--- The data ---
§
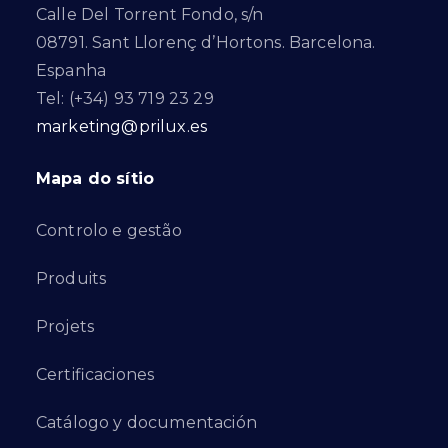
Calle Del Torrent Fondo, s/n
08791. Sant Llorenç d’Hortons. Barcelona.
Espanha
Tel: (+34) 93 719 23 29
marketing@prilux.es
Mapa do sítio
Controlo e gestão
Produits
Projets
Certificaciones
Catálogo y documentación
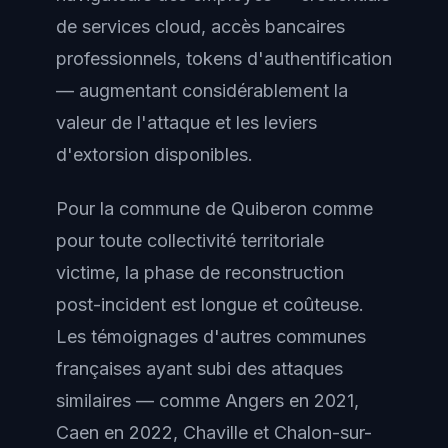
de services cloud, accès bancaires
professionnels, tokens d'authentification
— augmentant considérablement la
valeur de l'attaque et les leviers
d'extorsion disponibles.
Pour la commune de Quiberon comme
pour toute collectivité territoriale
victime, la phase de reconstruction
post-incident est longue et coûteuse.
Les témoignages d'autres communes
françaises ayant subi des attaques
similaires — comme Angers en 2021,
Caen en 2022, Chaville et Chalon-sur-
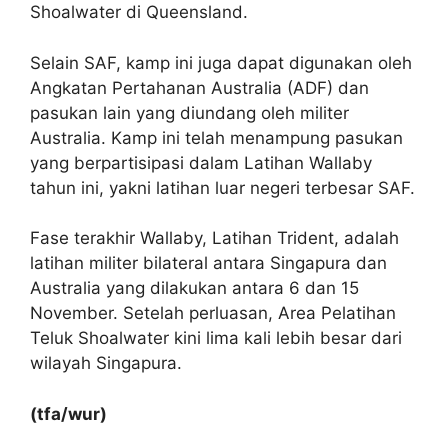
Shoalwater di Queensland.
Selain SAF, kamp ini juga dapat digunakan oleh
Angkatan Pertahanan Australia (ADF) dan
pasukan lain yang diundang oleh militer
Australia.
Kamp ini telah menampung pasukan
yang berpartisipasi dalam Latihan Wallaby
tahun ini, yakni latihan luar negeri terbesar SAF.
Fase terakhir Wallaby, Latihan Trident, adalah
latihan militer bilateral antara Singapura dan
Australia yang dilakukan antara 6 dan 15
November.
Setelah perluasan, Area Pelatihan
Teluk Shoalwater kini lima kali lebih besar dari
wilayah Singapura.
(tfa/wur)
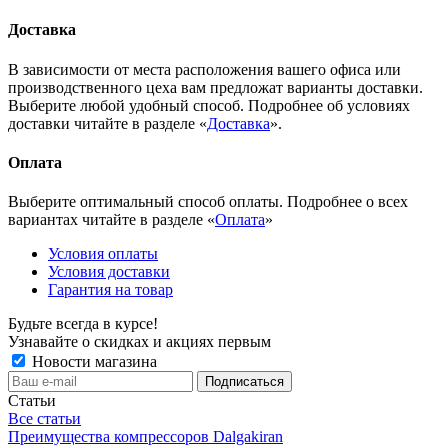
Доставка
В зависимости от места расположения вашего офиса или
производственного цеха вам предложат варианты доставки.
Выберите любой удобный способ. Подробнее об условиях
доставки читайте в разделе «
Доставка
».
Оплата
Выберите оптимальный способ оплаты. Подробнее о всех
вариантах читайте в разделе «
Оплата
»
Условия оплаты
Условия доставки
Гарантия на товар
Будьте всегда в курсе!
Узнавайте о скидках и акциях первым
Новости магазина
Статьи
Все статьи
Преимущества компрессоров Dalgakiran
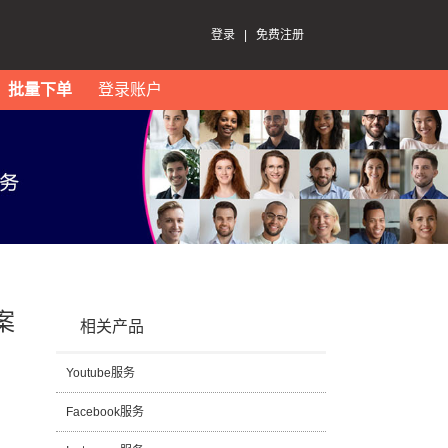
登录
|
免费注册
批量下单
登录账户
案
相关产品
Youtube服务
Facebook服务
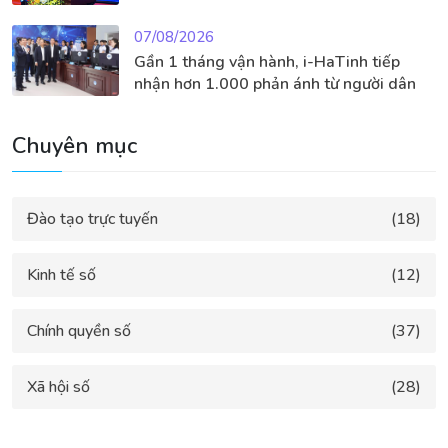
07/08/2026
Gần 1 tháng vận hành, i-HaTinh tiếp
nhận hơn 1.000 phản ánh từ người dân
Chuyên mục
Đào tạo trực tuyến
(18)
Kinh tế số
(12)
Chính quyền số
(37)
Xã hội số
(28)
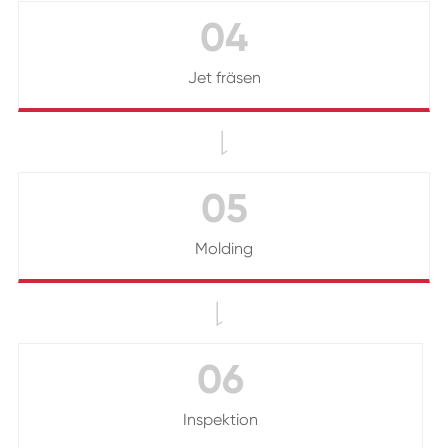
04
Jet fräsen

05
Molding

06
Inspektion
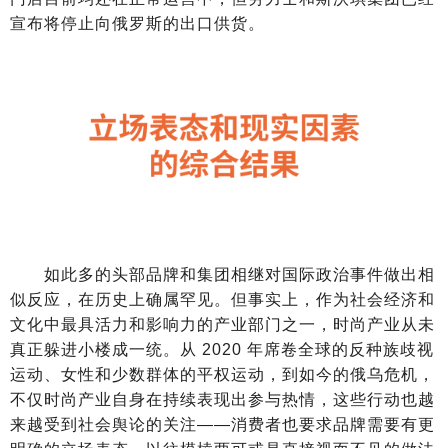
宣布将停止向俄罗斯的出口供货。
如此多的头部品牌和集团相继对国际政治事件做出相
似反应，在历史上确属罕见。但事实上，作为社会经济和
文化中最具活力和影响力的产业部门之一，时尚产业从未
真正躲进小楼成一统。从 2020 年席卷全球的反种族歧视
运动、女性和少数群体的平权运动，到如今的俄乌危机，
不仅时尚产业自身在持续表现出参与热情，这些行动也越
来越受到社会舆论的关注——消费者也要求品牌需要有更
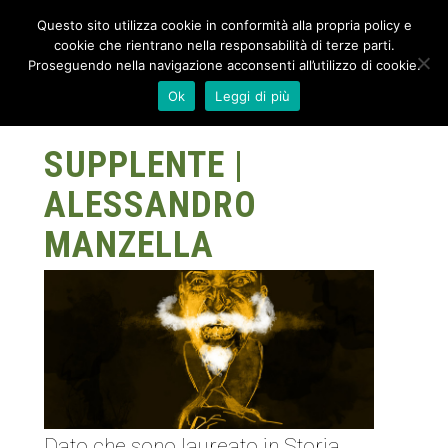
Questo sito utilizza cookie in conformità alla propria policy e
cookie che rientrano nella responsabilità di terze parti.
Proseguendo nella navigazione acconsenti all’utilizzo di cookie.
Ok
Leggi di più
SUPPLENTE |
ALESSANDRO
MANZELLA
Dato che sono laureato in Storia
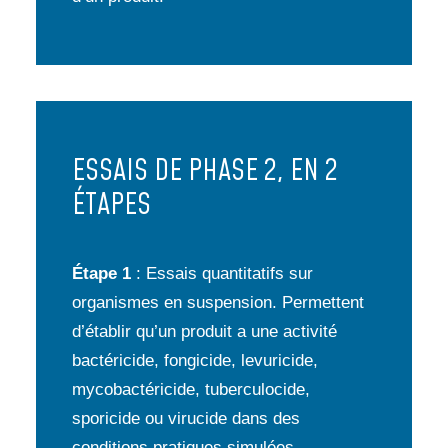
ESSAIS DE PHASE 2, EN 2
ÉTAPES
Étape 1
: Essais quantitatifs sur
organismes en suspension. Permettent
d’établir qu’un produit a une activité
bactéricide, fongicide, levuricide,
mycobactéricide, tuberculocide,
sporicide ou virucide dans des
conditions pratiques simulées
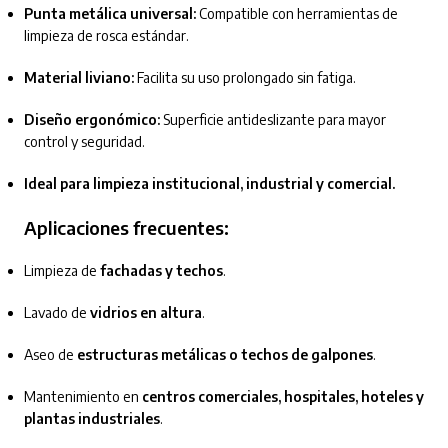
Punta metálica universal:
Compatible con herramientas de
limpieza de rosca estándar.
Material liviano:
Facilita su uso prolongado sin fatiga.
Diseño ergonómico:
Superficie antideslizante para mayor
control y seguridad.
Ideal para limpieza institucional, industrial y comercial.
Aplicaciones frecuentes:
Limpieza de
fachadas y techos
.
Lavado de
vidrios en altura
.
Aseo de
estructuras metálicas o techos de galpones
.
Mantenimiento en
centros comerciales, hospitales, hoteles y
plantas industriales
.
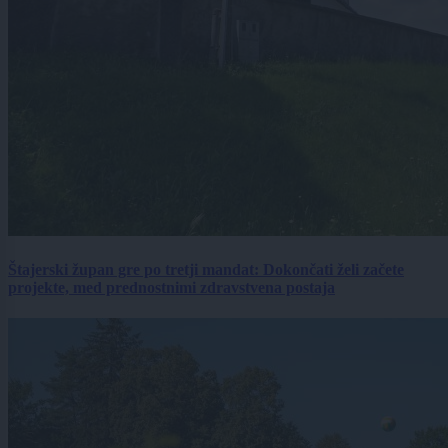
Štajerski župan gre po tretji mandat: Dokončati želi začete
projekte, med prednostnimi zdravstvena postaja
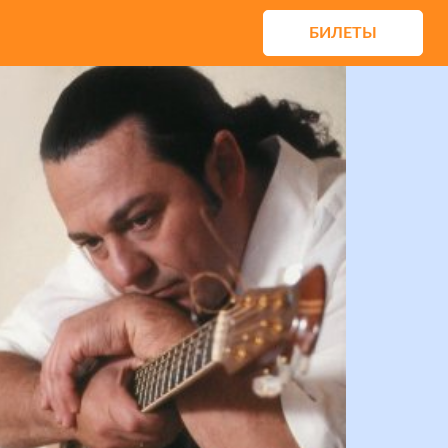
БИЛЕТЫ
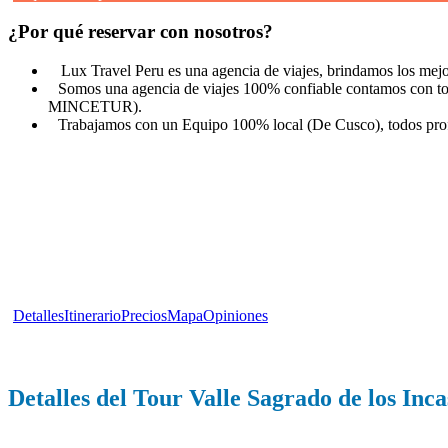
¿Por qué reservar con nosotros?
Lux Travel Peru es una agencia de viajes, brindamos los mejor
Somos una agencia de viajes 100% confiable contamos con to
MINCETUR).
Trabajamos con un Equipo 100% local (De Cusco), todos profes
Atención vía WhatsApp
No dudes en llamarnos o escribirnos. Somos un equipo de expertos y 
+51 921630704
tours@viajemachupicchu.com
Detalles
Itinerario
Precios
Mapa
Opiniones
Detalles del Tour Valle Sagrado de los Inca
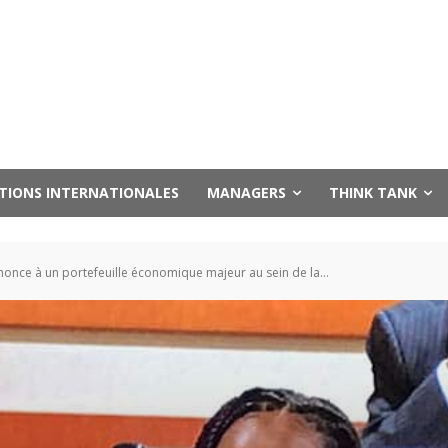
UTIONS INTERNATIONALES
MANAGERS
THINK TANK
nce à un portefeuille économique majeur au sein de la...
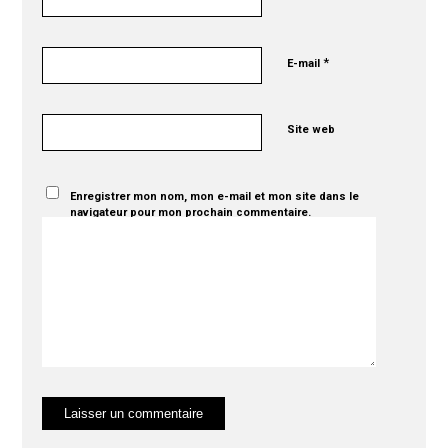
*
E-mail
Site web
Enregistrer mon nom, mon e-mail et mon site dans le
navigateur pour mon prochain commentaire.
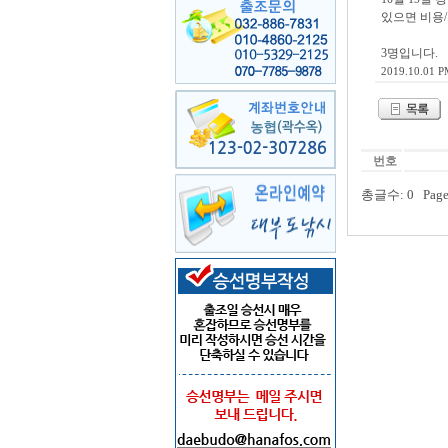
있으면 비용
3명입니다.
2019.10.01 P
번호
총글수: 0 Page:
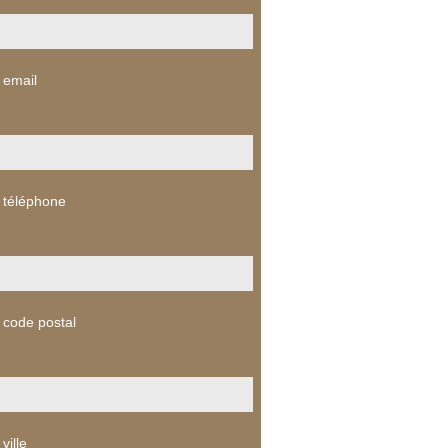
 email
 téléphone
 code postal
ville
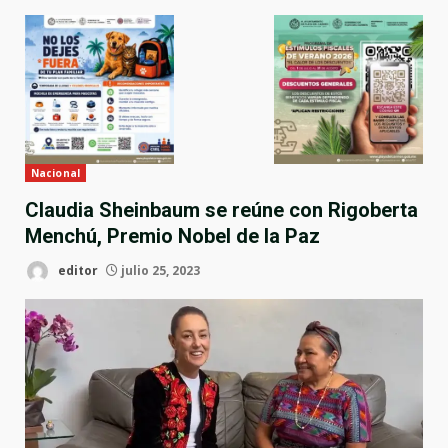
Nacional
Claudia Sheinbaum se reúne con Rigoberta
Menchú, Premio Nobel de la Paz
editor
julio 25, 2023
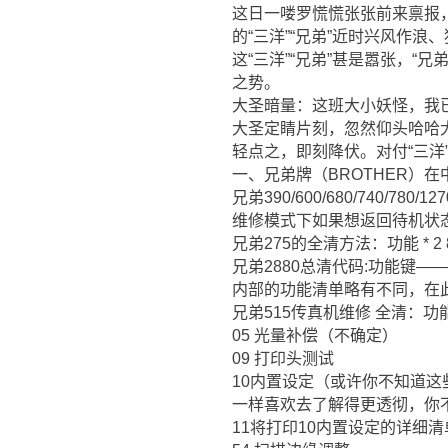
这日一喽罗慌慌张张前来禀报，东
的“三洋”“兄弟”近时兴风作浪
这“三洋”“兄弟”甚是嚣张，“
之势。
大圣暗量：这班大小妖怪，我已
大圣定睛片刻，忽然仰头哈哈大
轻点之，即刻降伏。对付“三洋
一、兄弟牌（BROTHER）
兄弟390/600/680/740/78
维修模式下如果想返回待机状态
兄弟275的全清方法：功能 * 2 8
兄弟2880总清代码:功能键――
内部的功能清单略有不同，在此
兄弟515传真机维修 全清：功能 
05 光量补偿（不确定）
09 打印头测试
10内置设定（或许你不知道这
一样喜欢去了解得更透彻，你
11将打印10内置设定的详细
§
--- Problem description ---
Please update the records from their start through the line with "Caen en 2022, Chaville", replacing "coûteuse" with "onéreuse" and keeping everything else the same. Leave the pictures out of your answer.

--- Output for this exercise ---
Calle Del Torrent Fondo, s/n
08791. Sant Llorenç d’Hortons. Barcelona.
Espanha
Tel: (+34) 93 719 23 29
marketing@prilux.es
Mapa do sítio
Controlo e gestão
Produits
Projets
Certificaciones
Catálogo y documentación
de services cloud, accès bancaires
professionnels, tokens d'authentification
— augmentant considérablement la
valeur de l'attaque et les leviers
d'extorsion disponibles.
Pour la commune de Quiberon comme
pour toute collectivité territoriale
victime, la phase de reconstruction
post-incident est longue et onéreuse.
Les témoignages d'autres communes
françaises ayant subi des attaques
similaires — comme Angers en 2021,
Caen en 2022, Chaville et Chalon-sur-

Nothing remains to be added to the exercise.